A trio of high-profile Hollywood mega-movies kicks off with The Chronicles of Narnia: Prince Caspian. Part two in a proposed series of – gulp – seven C. S. Lewis adaptations, this one begins with the strangely stiff Pevensie children being whisked through a magical London Tube tunnel and back to the land of talking rodents and messianic warmongering lions.
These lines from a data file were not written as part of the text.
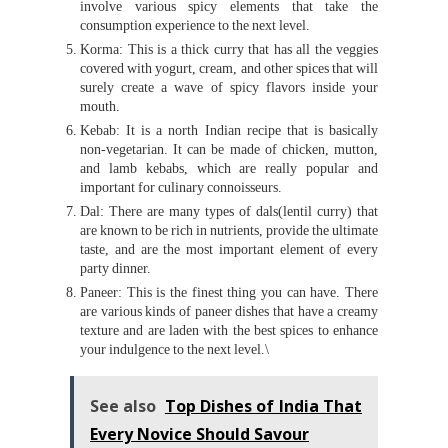
involve various spicy elements that take the
consumption experience to the next level.
Korma: This is a thick curry that has all the veggies
covered with yogurt, cream, and other spices that will
surely create a wave of spicy flavors inside your
mouth.
Kebab: It is a north Indian recipe that is basically
non-vegetarian. It can be made of chicken, mutton,
and lamb kebabs, which are really popular and
important for culinary connoisseurs.
Dal: There are many types of dals(lentil curry) that
are known to be rich in nutrients, provide the ultimate
taste, and are the most important element of every
party dinner.
Paneer: This is the finest thing you can have. There
are various kinds of paneer dishes that have a creamy
texture and are laden with the best spices to enhance
your indulgence to the next level.\
See also
Top Dishes of India That
Every Novice Should Savour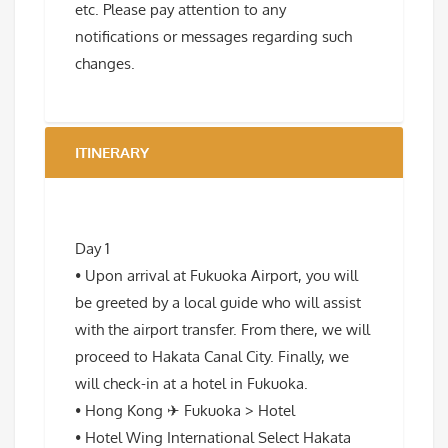
etc. Please pay attention to any
notifications or messages regarding such
changes.
ITINERARY
Day 1
• Upon arrival at Fukuoka Airport, you will
be greeted by a local guide who will assist
with the airport transfer. From there, we will
proceed to Hakata Canal City. Finally, we
will check-in at a hotel in Fukuoka.
• Hong Kong ✈ Fukuoka > Hotel
• Hotel Wing International Select Hakata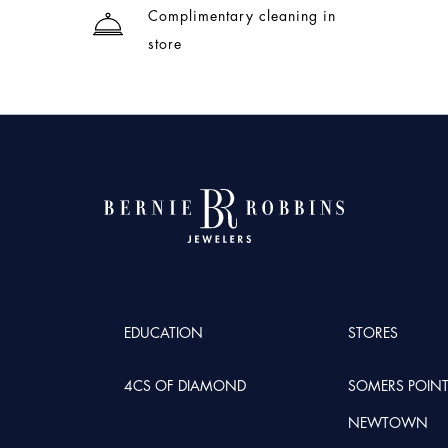
Complimentary cleaning in
store
EDUCATION
STORES
4CS OF DIAMOND
SOMERS POIN
NEWTOWN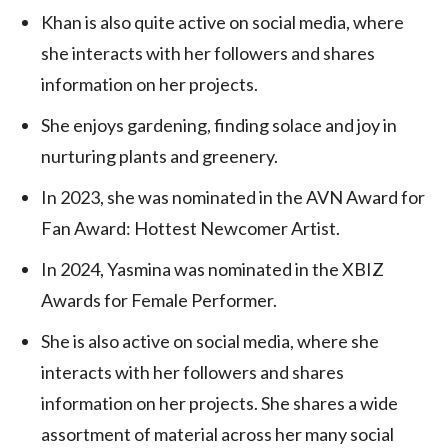
Khan is also quite active on social media, where
she interacts with her followers and shares
information on her projects.
She enjoys gardening, finding solace and joy in
nurturing plants and greenery.
In 2023, she was nominated in the AVN Award for
Fan Award: Hottest Newcomer Artist.
In 2024, Yasmina was nominated in the XBIZ
Awards for Female Performer.
She is also active on social media, where she
interacts with her followers and shares
information on her projects. She shares a wide
assortment of material across her many social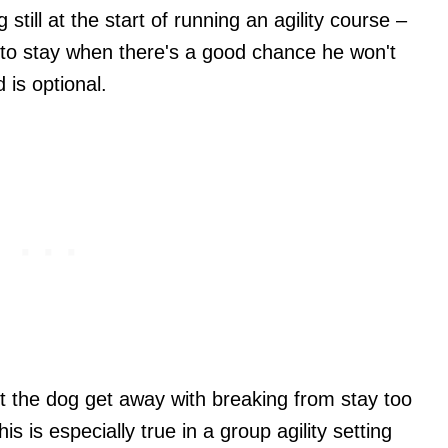
till at the start of running an agility course –
 to stay when there's a good chance he won't
 is optional.
 let the dog get away with breaking from stay too
s is especially true in a group agility setting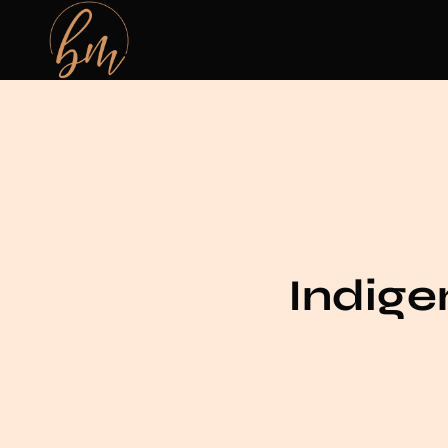
Indig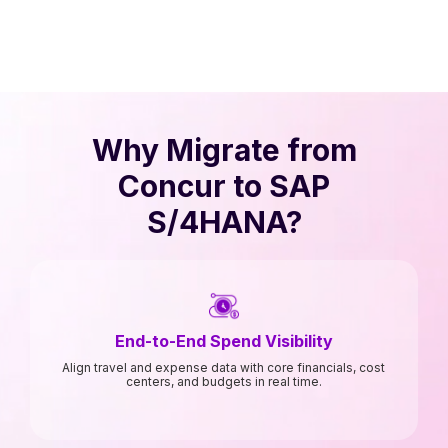
Why Migrate from
Concur to SAP
S/4HANA?
End-to-End Spend Visibility
Align travel and expense data with core financials, cost
centers, and budgets in real time.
Here, however, 1,300 years have passed since the last Pevensie adventure and Narnia is now controlled by a race of jackbooted fascists called Telemarines. Thus it’s up to the Pevensies, together with the Telemarine defector and titular hero Caspian (Ben Barnes), to organise an army of woodland creatures (including Eddie Izzard’s swashbuckling field mouse), under the leadership of the returning New Testament bully Aslan (Liam Neeson), to face the enemy in two extremely lengthy and proudly frenetic effects-filled battles.
The film-makers, perhaps reacting to the sickly sweetness of the first movie, have promised a darker experience this time. And true, a lot of the film takes place at night. Elsewhere the eldest Pevensie, Peter (William Moseley) has been given an indie-kid fringe and a disgruntled scowl, but he still can’t act, while the charismatic newcomer Barnes as the vaguely Hispanic Caspian gets to hiss: “Deed you keel my fathair?”, but is otherwise underused.
Finally, Aslan is not the battling Jesus he was in the first movie, though he remains infuriatingly sanctimonious. This time, instead of suffering the wounds of Christ, he merely roars at the sky, conjuring up computer-generated set pieces whenever the Pevensies are in danger. Which isn’t very dramatically satisfying. But it looks nice.